Data Use and Challenges in Using Pay for Success to Implement Permanent Supportive Housing: Lessons From the HUD-DOJ Demonstration
The U.S. Departments of Housing and Urban Development (HUD) and Justice (DOJ) launched the Pay for Success Permanent Supportive Housing Demonstration in 2016. HUD-DOJ are conducting a formative evaluation to assess whether providing permanent supportive housing (PSH) within a pay-for-success (PFS) framework is a successful and cost-effective way of using PSH to provide housing stability and reduce social service use and recidivism for a population continually cycling between homeless services and the criminal justice system. PFS is an innovative financing model that leverages philanthropic and private dollars to provide up-front financing, with the government paying after they generate results, i.e. “pay for success.”

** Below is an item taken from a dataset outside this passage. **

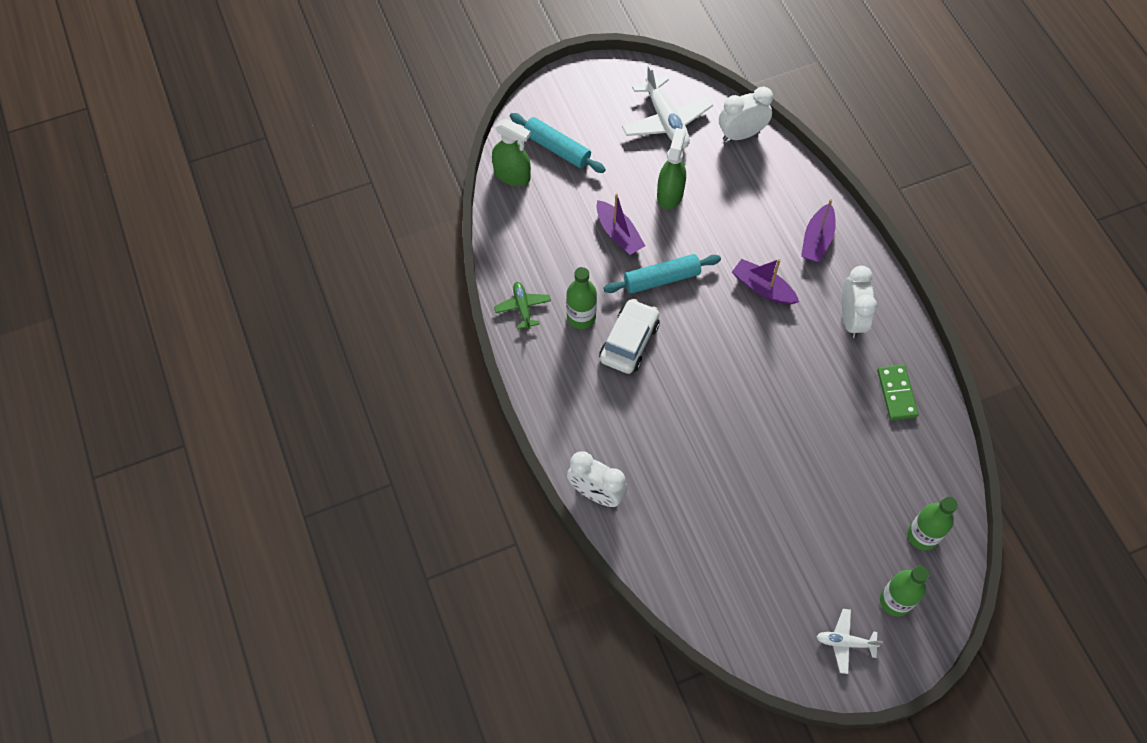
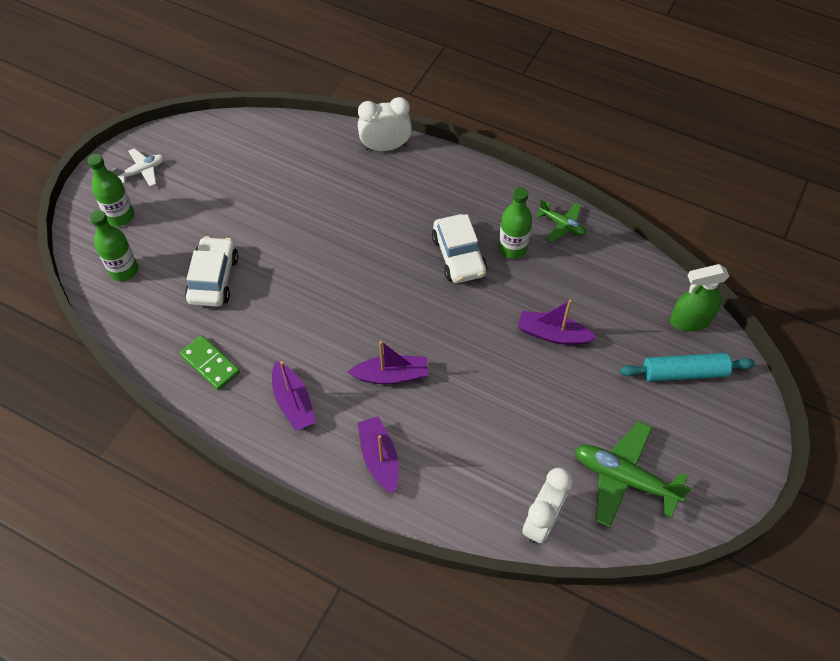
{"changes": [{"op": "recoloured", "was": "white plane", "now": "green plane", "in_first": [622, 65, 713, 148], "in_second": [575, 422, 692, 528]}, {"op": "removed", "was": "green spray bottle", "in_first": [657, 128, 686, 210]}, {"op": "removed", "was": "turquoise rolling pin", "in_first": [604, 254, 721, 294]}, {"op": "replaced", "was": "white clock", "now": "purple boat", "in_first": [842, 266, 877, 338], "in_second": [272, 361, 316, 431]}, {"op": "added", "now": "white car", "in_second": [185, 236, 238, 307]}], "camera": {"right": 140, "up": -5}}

The current formative evaluation deliverables include a Research Brief that documents the challenges faced by the grantees and their solutions. This Research Brief documents data challenges that arose in four areas: stakeholders, data quality, privacy, and timeliness of data. Although data challenges played a role in lengthening feasibility analyses beyond the anticipated 1-year timeline, many of the seven sites in the HUD-DOJ PFS Demonstration made important progress in bringing stakeholders to the table to support data access, negotiating privacy concerns and data sharing agreements, and problem-solving data quality issues or delays in data access.